Conscientização de passageiros e empresários
O professor Bruno Bertoncini delimita que a população vai se conscientizar mais quando entender que pode esperar, e que o transporte está passando regularmente:
“Talvez a criação até mesmo de rotas especiais, com menos paradas, e linhas mais expressas entre terminais, e para o centro, com rapidez e fluidez. As pessoas, sabendo que têm condições, podem aguardar um pouquinho o próximo ônibus antes de entrar”, Bruno Bertoncini
Para Maria Eulidene, 47, que trabalha num restaurante na Avenida Osório de Paiva, o problema seria facilmente resolvido “com mais ônibus”. “Fora que ainda vemos muitos passando sem álcool em gel sendo disponibilizado. Tenho medo de acontecer aqui como foi em Manaus”, denuncia.
Bruno Bertoncini complementa que o setor empresarial também tem um importante papel na contenção do coronavírus em terminais e ônibus. “É essencial uma conversa para buscar dinamizar horários de abertura de funcionamento de atividades dos funcionários, a fim de evitar a ocorrência desses picos e balancear essa demanda no transporte público. Se todo mundo tem que entrar no serviço ou na escola às 8h, a partir das 6h o sistema vai ficar carregado”, pontua.
Ações na Justiça
Em julho de 2020, o Ministério Público do Ceará (MPCE) recomendou à Prefeitura de Fortaleza que providenciasse o retorno integral da frota, que havia chegado a 70% do total em junho. O Município respondeu que uma "Ordem de Serviço" já havia sido expedida ao Sindicato das Empresas de Transporte de Passageiros do Estado do Ceará (Sindiônibus) para a garantia da oferta integral, quando fosse possível. O Sindiônibus informou, à época, que este retorno estava dependendo do "equilíbrio econômico-financeiro dos contratos de concessão pelo Município de Fortaleza", ou seja, reajuste de tarifa.

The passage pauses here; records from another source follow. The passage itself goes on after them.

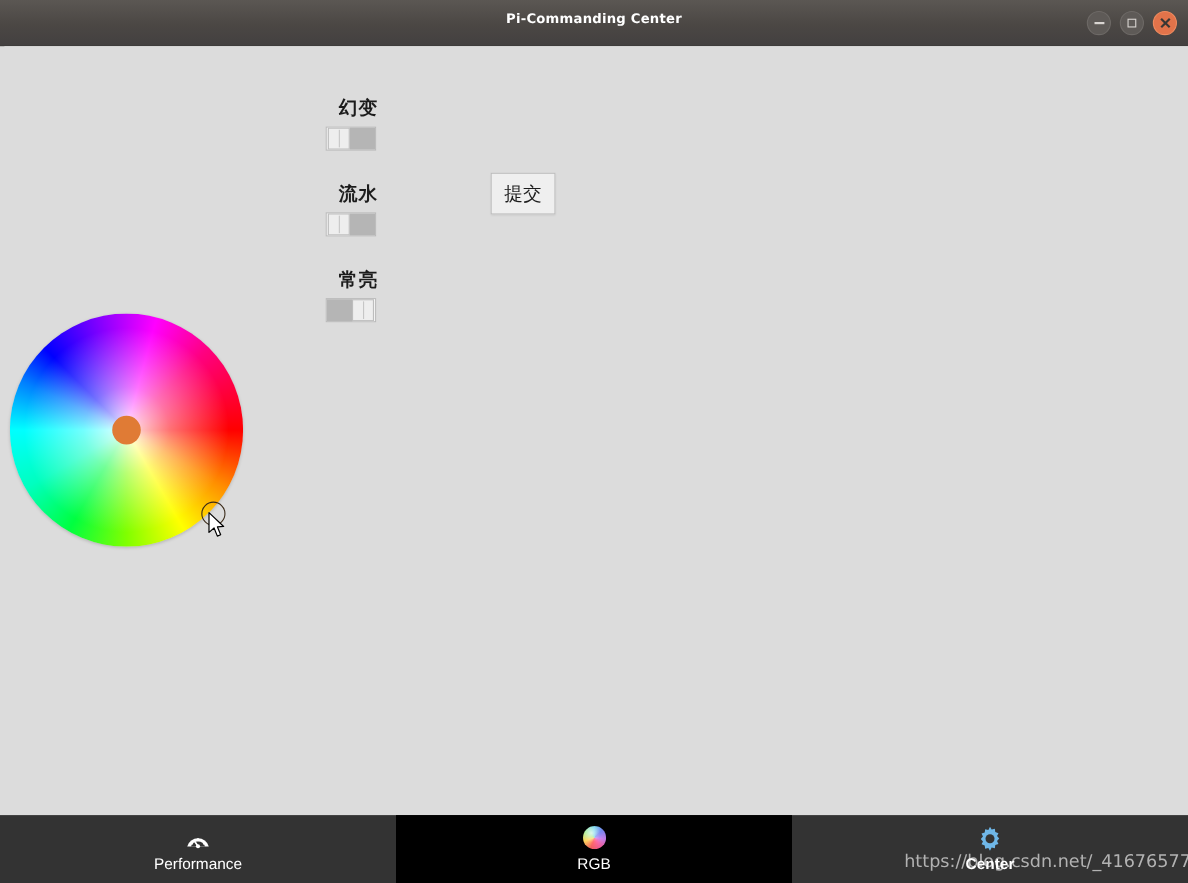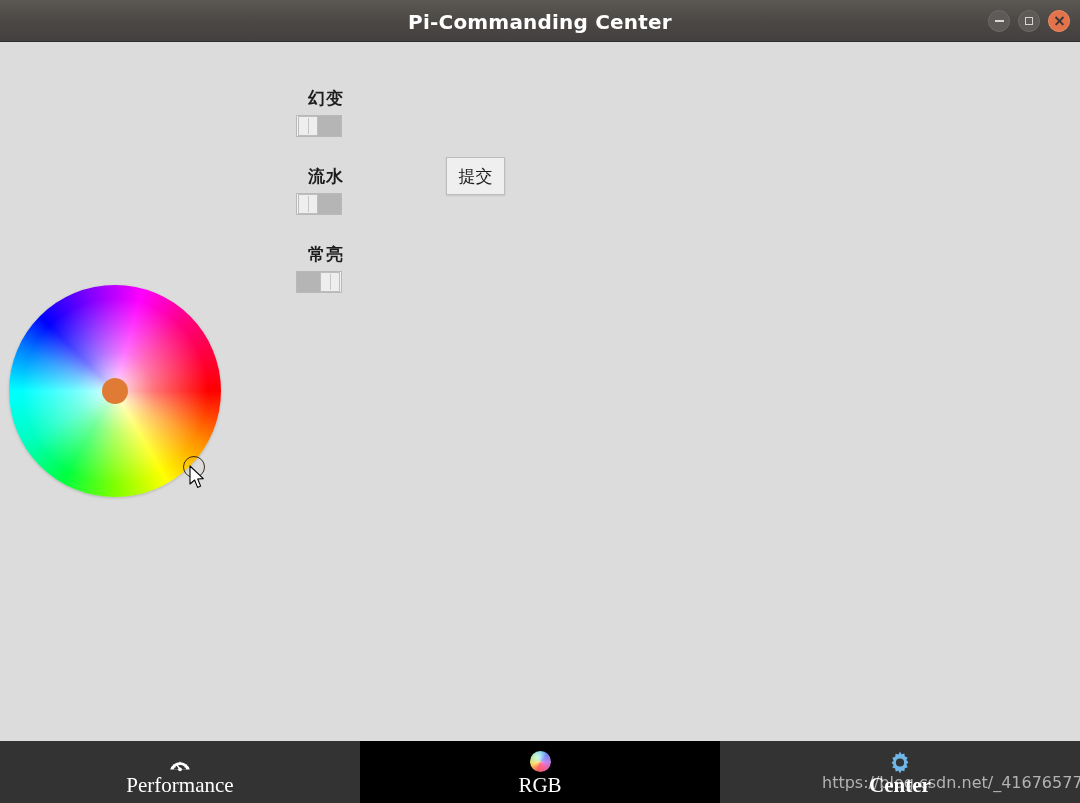--- a/index.html
+++ b/index.html
@@ -38,7 +38,7 @@
     top: 10px;
     text-align: center;
     color: #ffffff;
-    font-size: 20px;
+    font-size: 12px;
     font-weight: bold;
     letter-spacing: 0.2px;
     font-family: "DejaVu Sans", sans-serif;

Em setembro, o MPCE, por meio da 137ª Promotoria de Justiça de Fortaleza ingressou com uma Ação Civil Pública (ACP) contra a Etufor e o Município de Fortaleza. Em dezembro, o Juízo da 10ª Vara da Fazenda Pública decidiu favoravelmente à ACP. No entanto, ainda em dezembro, o presidente do TJCE, Washington Araújo, suspendeu a decisão da 10ª Vara que determinava a integridade da frota em horários de pico, a pedido do Município de Fortaleza.